I had maintained the group’s informal understanding, no politics, for several months, and not posted a single of my weekly pieces. But the Hindutva sympathisers frequently trespassed that proscription, posting provocative WhatsApp forwards akin to a Twitter troll’s phishing attack. Theirs was a hate-fuelled Hindutva marinated with some pseudo-intellectual sophistry.

They were met with quiet acquiescence; no one really objected to those dodgy entries.

Within moments of my article on Kathua, one of the #ModiToadies sarcastically insinuated that I was exploiting the group for political campaigning. It was ludicrous rubbish (I have bigger fish to fry, I told the poor sod. And I deal with enough vicious hamsters on national television).

But for him (and his vocal/silent supporters) the rape of an eight-year-old girl by eight men was not worthy of a WhatsApp group of India’s crème de la crème baby boomers, whose children were probably studying in Ivy League schools. That India’s dastardly crime was later to have the IMF managing director Christine Lagarde publicly castigate Modi over increasing sexual abuse of Indian women left them unmoved. That India’s top 49 civil servants called it “ the darkest hour in post-Independence India” was no big deal. It was appalling; the incandescent silence of the liberal class within the Class of 1984. It was sad. It was tragic. It was meek surrender. It amazed me that no one cared. This was not politics, it was about our society, our community, our future. I wonder if their own children would endorse that moral ambivalence. Maybe a look in the mirror might help.

There were many progressive liberals from our batch who had quit the group at the zealot’s toxic, poisonous divisiveness, a microcosm of the larger national narrative. The liberals had turned a blind eye, happy that at least they had perhaps preserved the group’s membership.

It is a pathetic compromise shorn of moral courage for maintaining a synthetic collegium. They are living in self-denial, stonewalling reality.

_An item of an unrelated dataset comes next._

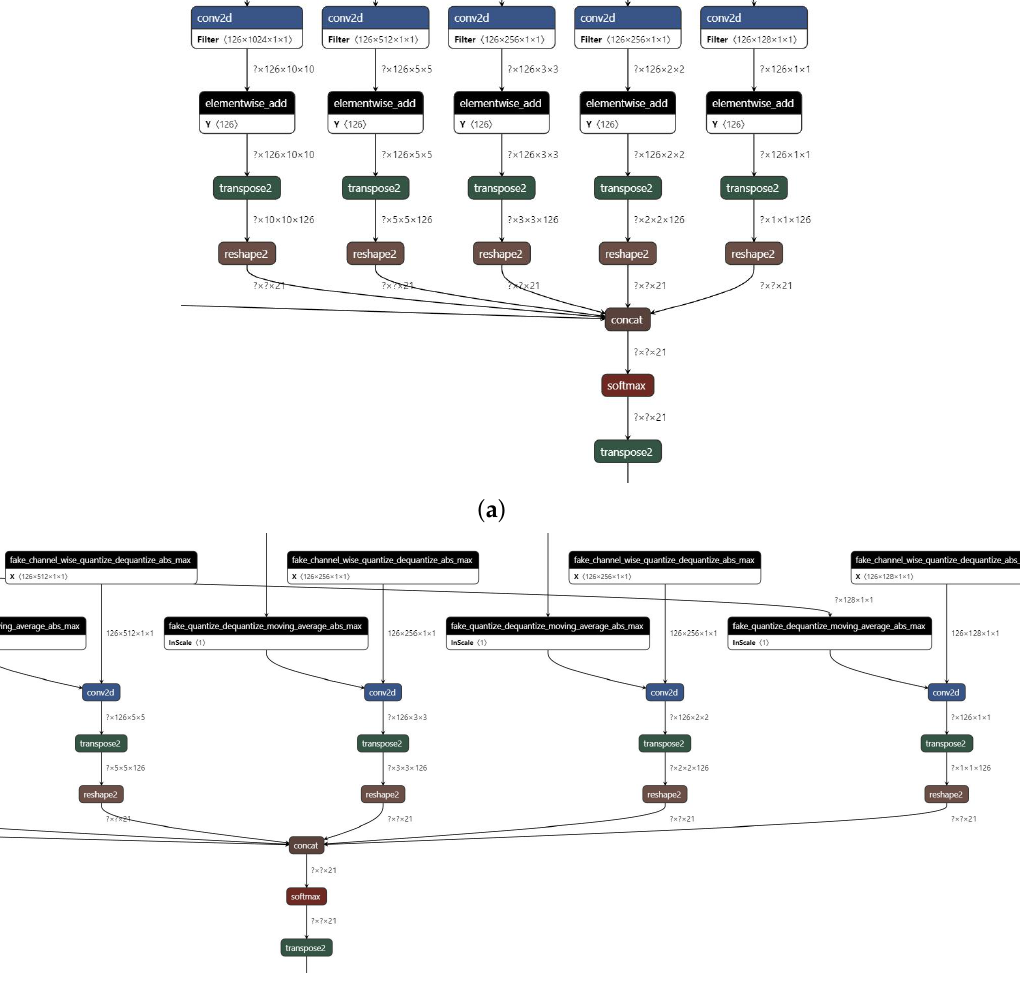
Figure 14. Comparison of head network before and after quantization ( a ) Before quantization. ( b ) After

I am reminded of what Martin Niemoller wrote: First they came for the communists, and I didn’t speak out because I wasn’t a communist. Then they came for the trade unionists, and I didn’t speak out because I wasn’t a trade unionist. Then they came for the Jews, and I didn’t speak out because I wasn’t a Jew. Then they came for me, and there was no one left to speak out for me.

XLRI is a great institution and has certainly shaped us somewhat. But clearly, courage of conviction is “what they don’t teach you” at XLRI and am sure, even at Harvard Business School.

Mark McCormack would probably agree.